(Transcribed page contents)

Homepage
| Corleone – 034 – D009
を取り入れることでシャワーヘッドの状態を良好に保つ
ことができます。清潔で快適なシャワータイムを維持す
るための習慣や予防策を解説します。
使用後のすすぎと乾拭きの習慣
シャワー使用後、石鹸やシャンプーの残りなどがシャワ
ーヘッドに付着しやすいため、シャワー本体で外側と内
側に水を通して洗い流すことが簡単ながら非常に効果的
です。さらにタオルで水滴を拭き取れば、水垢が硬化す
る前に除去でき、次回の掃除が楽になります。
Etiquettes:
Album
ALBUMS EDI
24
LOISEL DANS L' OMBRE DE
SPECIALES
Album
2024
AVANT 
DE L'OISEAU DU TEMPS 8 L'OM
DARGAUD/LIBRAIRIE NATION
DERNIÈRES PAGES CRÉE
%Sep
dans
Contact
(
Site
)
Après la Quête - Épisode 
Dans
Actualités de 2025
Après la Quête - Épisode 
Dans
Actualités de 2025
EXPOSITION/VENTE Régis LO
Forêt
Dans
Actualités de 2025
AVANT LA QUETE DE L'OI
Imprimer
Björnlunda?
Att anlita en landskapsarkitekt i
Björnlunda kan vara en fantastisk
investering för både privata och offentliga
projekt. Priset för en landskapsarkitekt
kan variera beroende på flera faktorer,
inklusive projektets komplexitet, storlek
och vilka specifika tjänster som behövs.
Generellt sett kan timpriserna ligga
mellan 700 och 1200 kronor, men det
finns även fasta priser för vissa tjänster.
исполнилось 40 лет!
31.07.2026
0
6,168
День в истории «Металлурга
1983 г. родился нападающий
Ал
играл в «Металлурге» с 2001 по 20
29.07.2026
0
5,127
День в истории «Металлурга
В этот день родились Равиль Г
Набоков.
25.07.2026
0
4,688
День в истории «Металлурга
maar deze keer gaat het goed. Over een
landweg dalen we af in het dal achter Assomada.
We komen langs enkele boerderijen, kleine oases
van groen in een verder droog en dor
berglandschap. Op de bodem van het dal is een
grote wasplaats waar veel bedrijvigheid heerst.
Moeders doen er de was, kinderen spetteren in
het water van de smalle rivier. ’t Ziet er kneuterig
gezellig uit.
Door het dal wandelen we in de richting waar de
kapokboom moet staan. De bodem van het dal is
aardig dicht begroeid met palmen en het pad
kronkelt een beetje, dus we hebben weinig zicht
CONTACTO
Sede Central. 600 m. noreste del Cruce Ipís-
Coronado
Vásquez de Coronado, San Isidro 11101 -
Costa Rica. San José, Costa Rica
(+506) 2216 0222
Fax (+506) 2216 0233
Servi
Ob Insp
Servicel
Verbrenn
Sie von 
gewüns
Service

§ Work task
Your response must repeat the entries above exactly, in full.

§ Response
Homepage
| Corleone – 034 – D009
を取り入れることでシャワーヘッドの状態を良好に保つ
ことができます。清潔で快適なシャワータイムを維持す
るための習慣や予防策を解説します。
使用後のすすぎと乾拭きの習慣
シャワー使用後、石鹸やシャンプーの残りなどがシャワ
ーヘッドに付着しやすいため、シャワー本体で外側と内
側に水を通して洗い流すことが簡単ながら非常に効果的
です。さらにタオルで水滴を拭き取れば、水垢が硬化す
る前に除去でき、次回の掃除が楽になります。
Etiquettes:
Album
ALBUMS EDI
24
LOISEL DANS L' OMBRE DE
SPECIALES
Album
2024
AVANT 
DE L'OISEAU DU TEMPS 8 L'OM
DARGAUD/LIBRAIRIE NATION
DERNIÈRES PAGES CRÉE
%Sep
dans
Contact
(
Site
)
Après la Quête - Épisode 
Dans
Actualités de 2025
Après la Quête - Épisode 
Dans
Actualités de 2025
EXPOSITION/VENTE Régis LO
Forêt
Dans
Actualités de 2025
AVANT LA QUETE DE L'OI
Imprimer
Björnlunda?
Att anlita en landskapsarkitekt i
Björnlunda kan vara en fantastisk
investering för både privata och offentliga
projekt. Priset för en landskapsarkitekt
kan variera beroende på flera faktorer,
inklusive projektets komplexitet, storlek
och vilka specifika tjänster som behövs.
Generellt sett kan timpriserna ligga
mellan 700 och 1200 kronor, men det
finns även fasta priser för vissa tjänster.
исполнилось 40 лет!
31.07.2026
0
6,168
День в истории «Металлурга
1983 г. родился нападающий
Ал
играл в «Металлурге» с 2001 по 20
29.07.2026
0
5,127
День в истории «Металлурга
В этот день родились Равиль Г
Набоков.
25.07.2026
0
4,688
День в истории «Металлурга
maar deze keer gaat het goed. Over een
landweg dalen we af in het dal achter Assomada.
We komen langs enkele boerderijen, kleine oases
van groen in een verder droog en dor
berglandschap. Op de bodem van het dal is een
grote wasplaats waar veel bedrijvigheid heerst.
Moeders doen er de was, kinderen spetteren in
het water van de smalle rivier. ’t Ziet er kneuterig
gezellig uit.
Door het dal wandelen we in de richting waar de
kapokboom moet staan. De bodem van het dal is
aardig dicht begroeid met palmen en het pad
kronkelt een beetje, dus we hebben weinig zicht
CONTACTO
Sede Central. 600 m. noreste del Cruce Ipís-
Coronado
Vásquez de Coronado, San Isidro 11101 -
Costa Rica. San José, Costa Rica
(+506) 2216 0222
Fax (+506) 2216 0233
Servi
Ob Insp
Servicel
Verbrenn
Sie von 
gewüns
Service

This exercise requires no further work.